Breivik committed for examination
February 10, 2012
The Oslo City Court (Tingrett) ordered confessed terrorist Anders Behring Breivik to submit to a new psychiatric examination on Friday. Meanwhile, police sought the removal of a court-appointed attorney in the case, for allegedly leaking confidential information to the media.
Breivik had refused to cooperate with a new psychiatric evaluation ordered in December, after massive public criticism of the initial evaluation that determined Breivik to be insane. Breivik had also disputed the insanity evaluation, and bashed the court-appointed psychiatrists’ report. He therefore wouldn’t speak to the new psychiatrists appointed by the court, Agnar Aspaas and Terje Tørrisen.
They wanted Breivik to be committed to Norway’s main psychiatric hospital west of Oslo, Dikemark Sykehus. Police objected, citing security reasons, and the court went along, ordering that Aspaas and Tørrisen observe and examine Breivik at the prison where he’s being held, Ila Fengsel.
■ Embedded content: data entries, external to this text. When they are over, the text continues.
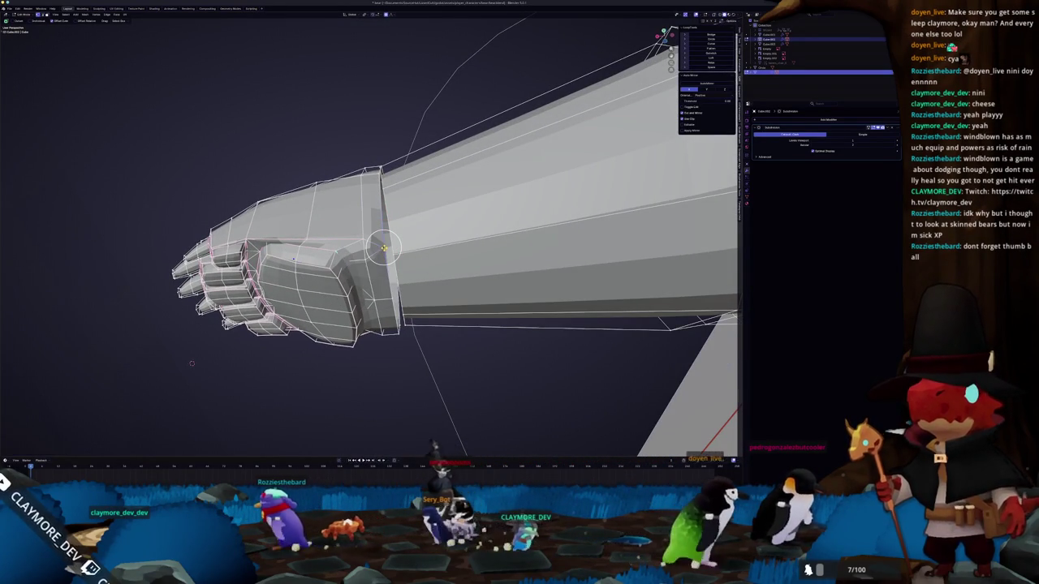
mouse_move(191, 363)
middle_mouse_down()
mouse_move(147, 389)
mouse_move(602, 95)
middle_mouse_up()
scroll(454, 243, "up", 2)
Medical personnel from Dikemark will “have the opportunity to work closely with Breivik,” Gøran Nilsson of Ila Fengsel told Norwegian Broadcasting (NRK). The psychiatrists had hoped to observe Breivik interacting with other prisoners or patients at Dikemark, but that won’t be allowed.
It remained unclear whether Breivik will communicate with the medical personnel, and security measures will be high. His own defense attorneys are only allowed to communicate with him from behind a glass wall in the prison.
Lawyer caught leaking
Meanwhile, police have asked the court to basically fire one of the many attorneys appointed as legal counsel for Breivik’s victims (called bistandsadvokater in Norwegian), on the grounds the attorney has leaked confidential information in the case.
A series of leaks from police questioning of both survivors and Breivik prompted police to investigate their source. They claim they could trace how copies of confidential documents delivered to the attorneys could have been distributed further, and thus traced the leaks to one of the more than 170 attorneys representing survivors, victims’ families and others involved as plaintiffs in the case.